La Corte europea dei diritti dell’uomo, chiamata a decidere sulle conclusioni dei tribunali nazionali, che avevano ritenuto legittimi i licenziamenti disposti dal datore di lavoro considerato che le videoriprese avevano dato evidenza che i furti erano stati perpetrati da parte del personale, ha riconosciuto, seppur entro determinati limiti, la liceità, dell’uso di telecamere nascoste nei luoghi di lavoro senza previa informazione dei dipendenti (sentenza del 17 ottobre 2019 nel caso López Ribalda ed altri v. Spagna). In particolare, ad avviso dei Giudici della Corte, la mancata informazione della sorveglianza, nonostante sia prevista dalle norme interne iberiche, è da ritenersi giustificata dal “ragionevole sospetto” di una grave colpa dei dipendenti rispetto al furto perpetrato in danno della società e dall’entità della perdita economica subita a causa dello stesso (per il caso di specie si trattava di oltre 80.000 euro).
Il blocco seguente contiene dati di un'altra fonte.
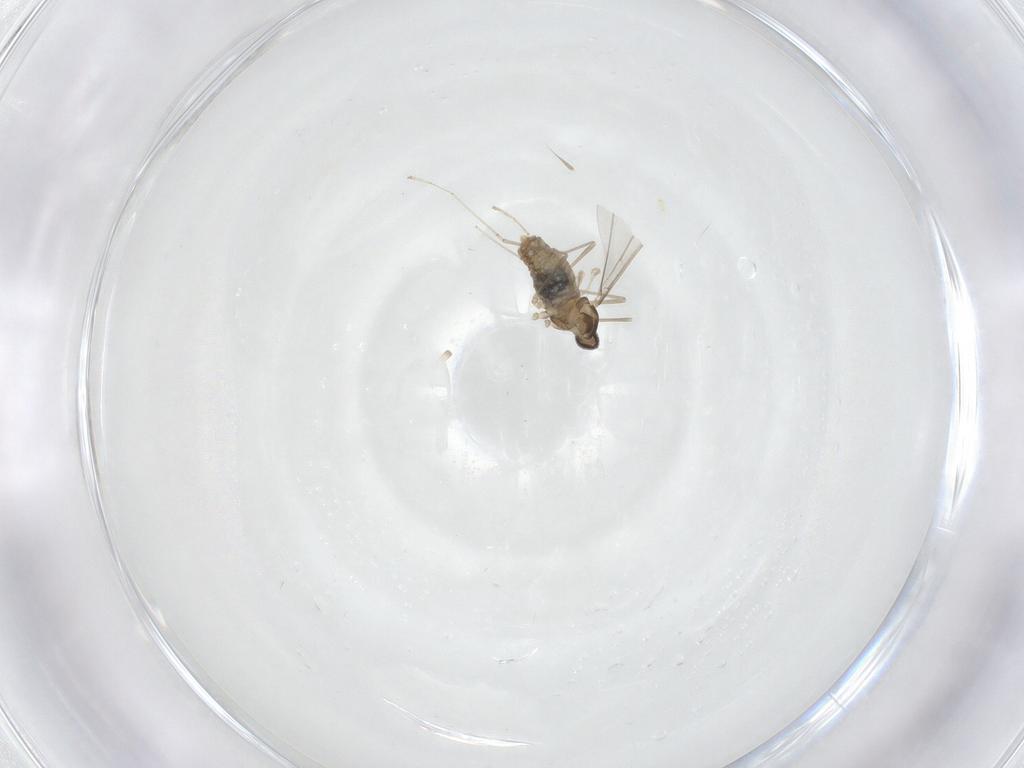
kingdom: Animalia
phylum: Arthropoda
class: Insecta
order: Diptera
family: Cecidomyiidae
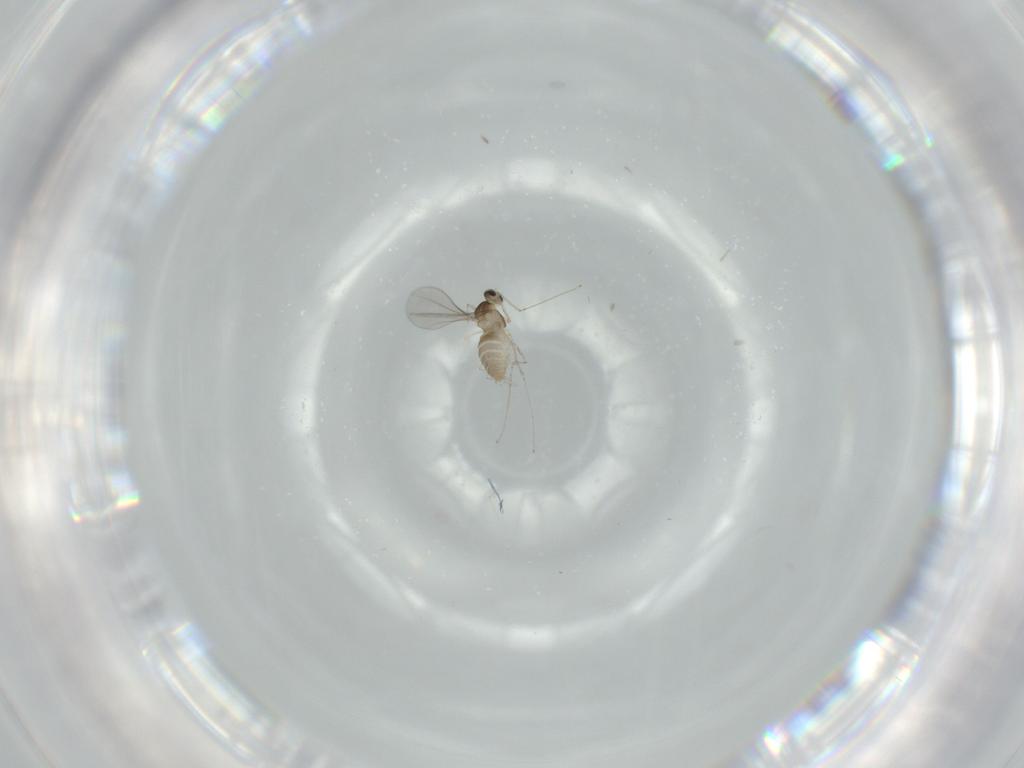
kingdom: Animalia
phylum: Arthropoda
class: Insecta
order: Diptera
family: Cecidomyiidae
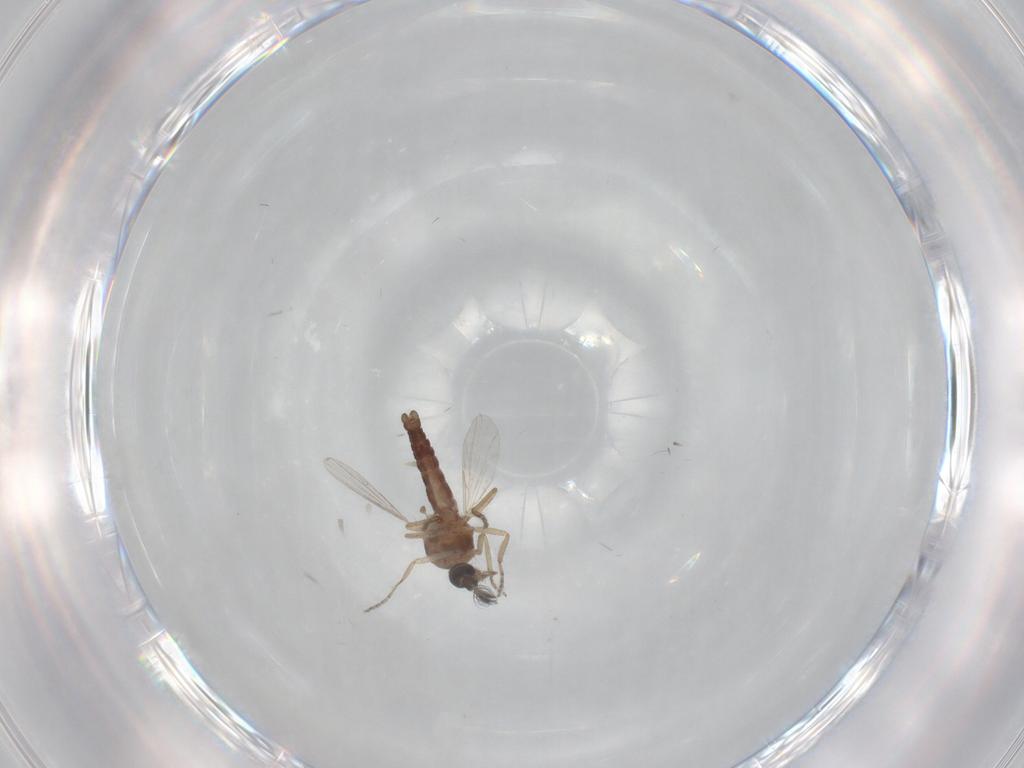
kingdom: Animalia
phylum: Arthropoda
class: Insecta
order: Diptera
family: Ceratopogonidae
Per la CEDU, il monitoraggio a distanza dei lavoratori è stato ritenuto proporzionato, legittimo ed equamente bilanciato con le ragioni di tutela del patrimonio aziendale del datore di lavoro. L’intrusione nella privacy dei dipendenti, tra l’altro, è stata ritenuta non eccessivamente grave per la sua breve durata (10 giorni), per il numero limitato delle persone messe a conoscenza dei video e per la scarsa estensione dell’area sorvegliata, limitata proprio alla zona casse.
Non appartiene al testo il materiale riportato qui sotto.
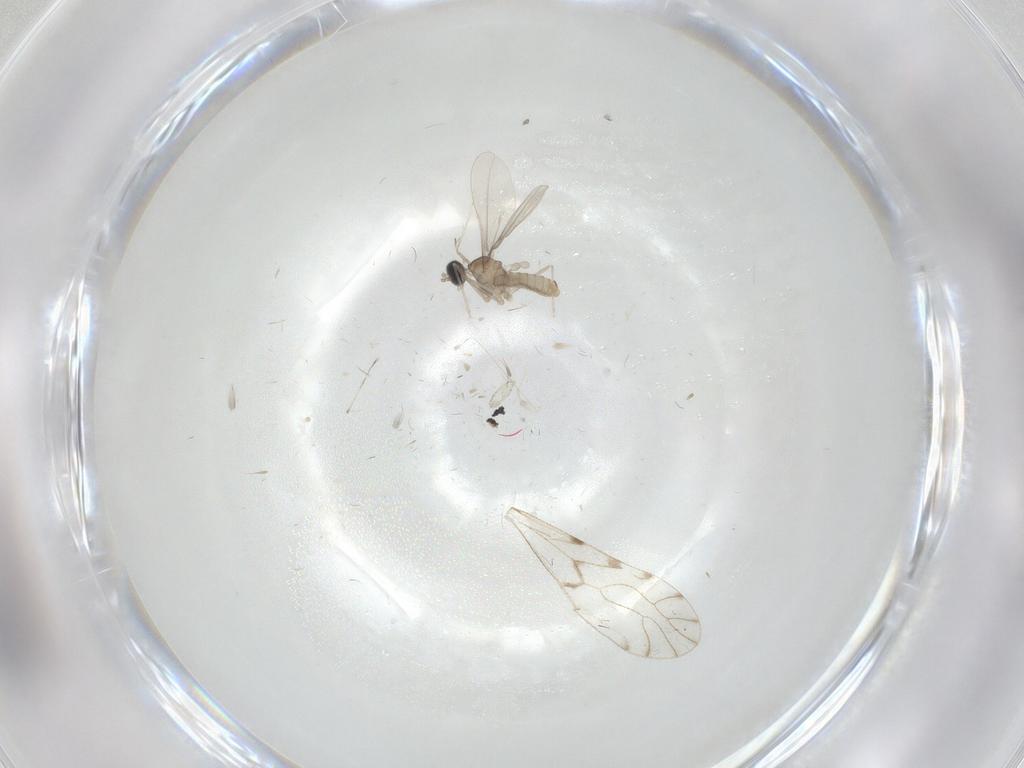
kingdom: Animalia
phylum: Arthropoda
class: Insecta
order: Diptera
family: Cecidomyiidae
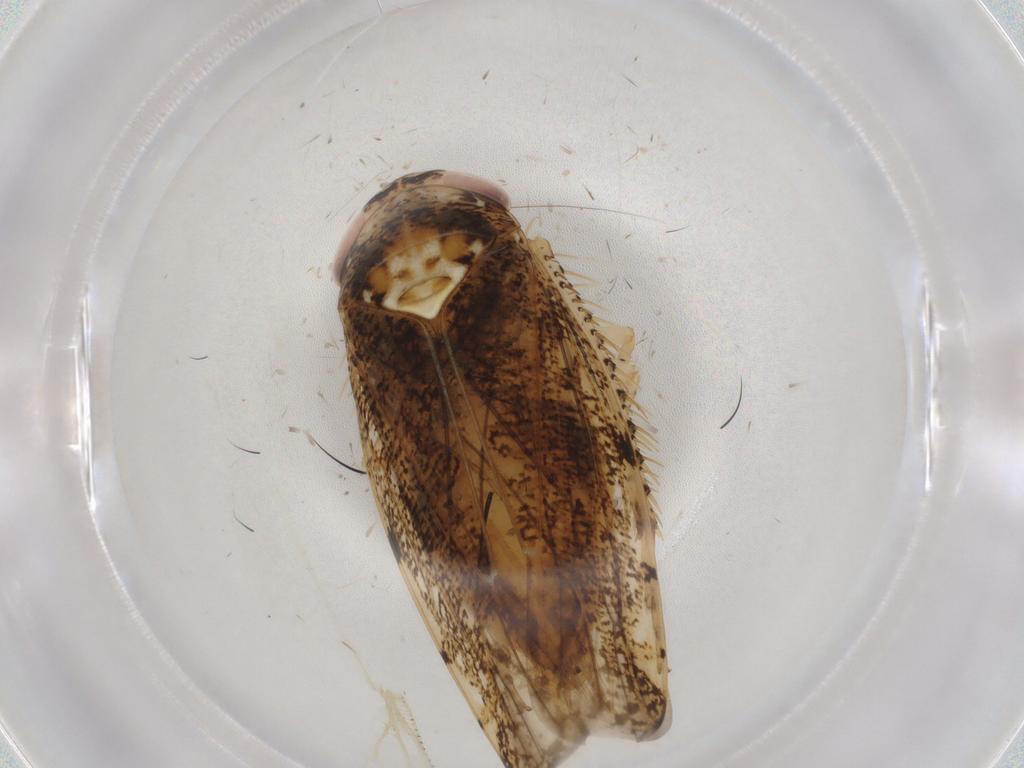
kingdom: Animalia
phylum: Arthropoda
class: Insecta
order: Hemiptera
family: Cicadellidae
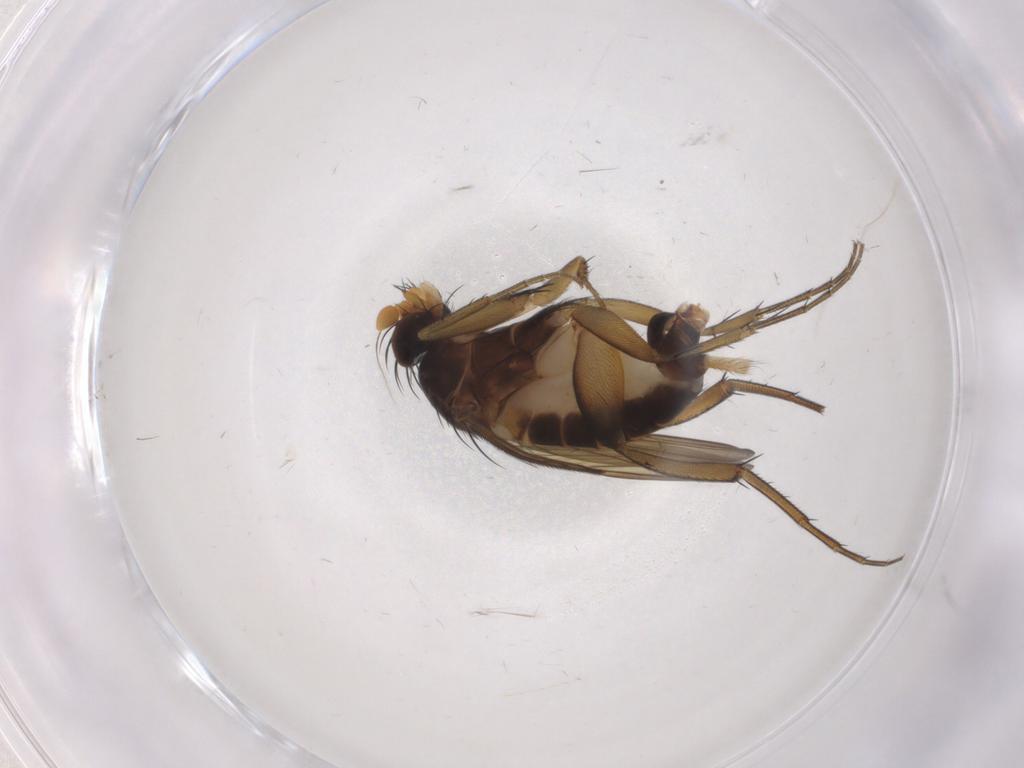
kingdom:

Con riferimento alla sentenza da ultimo citata, si è espresso anche il Garante per la protezione dei dati personali italiano con la dichiarazione del 17 ottobre 2019 specificamente affermando che “la sentenza della Grande Camera della Corte di Strasburgo se da una parte giustifica, nel caso di specie, le telecamere nascoste, dall’altra conferma però il principio di proporzionalità come requisito essenziale di legittimazione dei controlli in ambito lavorativo. L’installazione di telecamere nascoste sul luogo di lavoro è stata infatti ritenuta ammissibile dalla Corte solo perché, nel caso che le era stato sottoposto, ricorrevano determinati presupposti: vi erano fondati e ragionevoli sospetti di furti commessi dai lavoratori ai danni del patrimonio aziendale, l’area oggetto di ripresa (peraltro aperta al pubblico) era alquanto circoscritta, le videocamere erano state in funzione per un periodo temporale limitato, non era possibile ricorrere a mezzi alternativi e le immagini captate erano state utilizzate soltanto a fini di prova dei furti commessi. La videosorveglianza occulta è, dunque, ammessa solo in quanto extrema ratio, a fronte di “gravi illeciti” e con modalità spaziotemporali tali da limitare al massimo l’incidenza del controllo sul lavoratore. Non può dunque diventare una prassi ordinaria. Il requisito essenziale perché i controlli sul lavoro, anche quelli difensivi, siano legittimi resta dunque, per la Corte, la loro rigorosa proporzionalità e non eccedenza: capisaldi della disciplina di protezione dati la cui “funzione sociale” si conferma, anche sotto questo profilo, sempre più centrale perché capace di coniugare dignità e iniziativa economica, libertà e tecnica, garanzie e doveri”.